• _TRECHO APRESENTADO_:
---*---

EUCLIDES DA CUNHA EM MANAUS


Sobre Euclides da Cunha, em sua passagem por Manaus e fronteiras amazônicas, compartilho o artigo do falecido historiador Geraldo de Macedo Pinheiro, incluso na Revista da UBE/AM, maio de 1983. Efetuei a correção ortográfica e expus entre parênteses algumas correções, pois a revisão do magazine não foi adequada.








Geraldo de Macedo Pinheiro, jurista, ensaísta, pesquisador e historiador, pertence à União Brasileira de Escritores do Amazonas, ao Instituto Geográfico e Histórico do Amazonas. Suas publicações, apesar de esparsa, já ultrapassaram as fronteiras do Brasil. Teto várias obras para encaminhar à editora. Em seu trabalho reflete a sobriedade, a verdade e o rigor histórico.


Manaus para Euclides não passava de “uma cidade de dez anos sobre uma tapera de dois séculos.” Realmente quando ele chegou à capital do Amazonas, viu-a transformada “na metrópole da maior navegação fluvial da América do Sul”. Vinha presidindo uma comissão de limites, por indicação do barão do Rio Branco, nomeado a 9 de agosto de 1904. E de lá anuncia a Luís Cruls a sua próxima partida para Manaus.
O Peru discutia as suas fronteiras com a Bolívia, e o Brasil, embora alheio à contenda, mostrava-se vigilante. Em menos de um mês, fora assinado um acordo estabelecendo um modus vivendi nos rios do Alto Juruá e Alto Purus. Euclides chefiaria a missão de reconhecimento deste último rio.
Foram seus companheiros de viagem: os engenheiros Arnaldo Pimenta da Cunha, seu primo, e Silva Lima; o tenente Ângelo Mendes; o dr. Tomas Catunda; os alferes Fernando Lemos e Antônio Cavalcante e mais Egas Florence e R. Nunes. O navio aporta em Manaus no penúltimo dia do ano de 1904. Antes de pisar a capital amazonense, ainda a bordo, escreve a seu pai, Manoel Rodrigues Pimenta da Cunha, temeroso de perder a mala postal.
Fala nas atenções recebidas em Belém do Senador Lemos – o Eduardo Ribeiro paraense – e dos rapazes de talento e sobre o êxito alcançado pelo seu livro – Os Sertões. E acrescenta: “Nada lhe diria sobre o Amazonas”.
Não há notícia de ter recebido em Manaus qualquer recepção festiva. Compreende-se... Utilizamos a expressão de Alberto Rangel: “As roupas de Euclides desconheciam os recortes da tesoura de Pool...” Pensa demorar-se apenas pouco mais de um mês, devido a desarranjos nas lanchas da missão peruana. Sua estada, porém, foi dilatada por três longos anos (sic).

---*---

• _DADOS FORNECIDOS_:

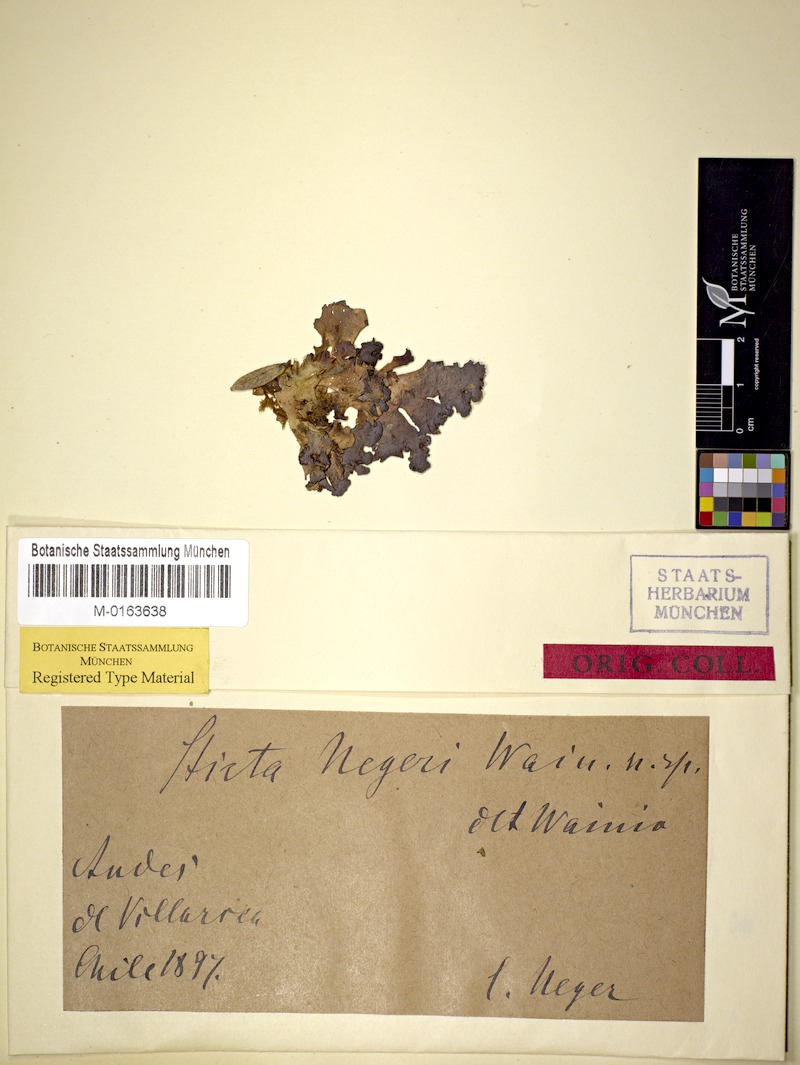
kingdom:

---*---

• _TAREFAS A REALIZAR_:
(1) Liste todos os companheiros de viagem de Euclides da Cunha citados no trecho sobre Euclides da Cunha em Manaus.
(2) Prossiga o trecho sobre Euclides da Cunha em Manaus a partir do ponto em que ele termina.

• _RESULTADOS_:
(1)
- O engenheiro Arnaldo Pimenta da Cunha, seu primo
- O engenheiro Silva Lima
- O tenente Ângelo Mendes
- O dr. Tomas Catunda
- O alferes Fernando Lemos
- O alferes Antônio Cavalcante
- Egas Florence
- R. Nunes

(2)
Isola-se no bairro hoje conhecido por Adrianópolis, numa casinhola, que “sobranceava o mar de frondes e o algodoal de névoas” (Rangel). Na cidade somente procura um ponto – os Correios, onde deposita carta e mais cartas e parentes, intelectuais e amigos.
Entre as primeiras missivas do ano novo de 1905, duas são endereçadas a Afonso Arinos e a José Veríssimo. A este reclama o calor de 30° à sombra – dizendo o seguinte: “quem resiste a tal clima tem nos músculos da elástica firmeza das fibras dos buritis e nas artérias o sangue frio das sucuruiubas”. E adianta: “Levo – nesta Meca tumultuária dos seringueiros – vida perturbada e fatigante”. E escreve sonetos.
Em março envia longa carta a Machado de Assis, avisando-lhe que havia remetido os votos para vagas ocorridas na Academia de Letras: Souza Bandeira para a de Martins Júnior e para a vaga de José do Patrocínio dois nomes, o do poeta Vicente de Carvalho e o do escritor Heráclito Graça. E confessa o seu mal-estar: “não posso contar as preocupações que me lavram o espírito”.
Coelho Neto, outro grande amigo e confrade da Academia, distinguindo com várias epístolas. Quando Euclides veio a falecer foi o primeiro a se lembrar da sua passagem em Manaus, exibindo a um dos jornais do Rio de Janeiro a preciosa correspondência declarando, em sua entrevista: “São trechos de uma grande existência de poucos anos”.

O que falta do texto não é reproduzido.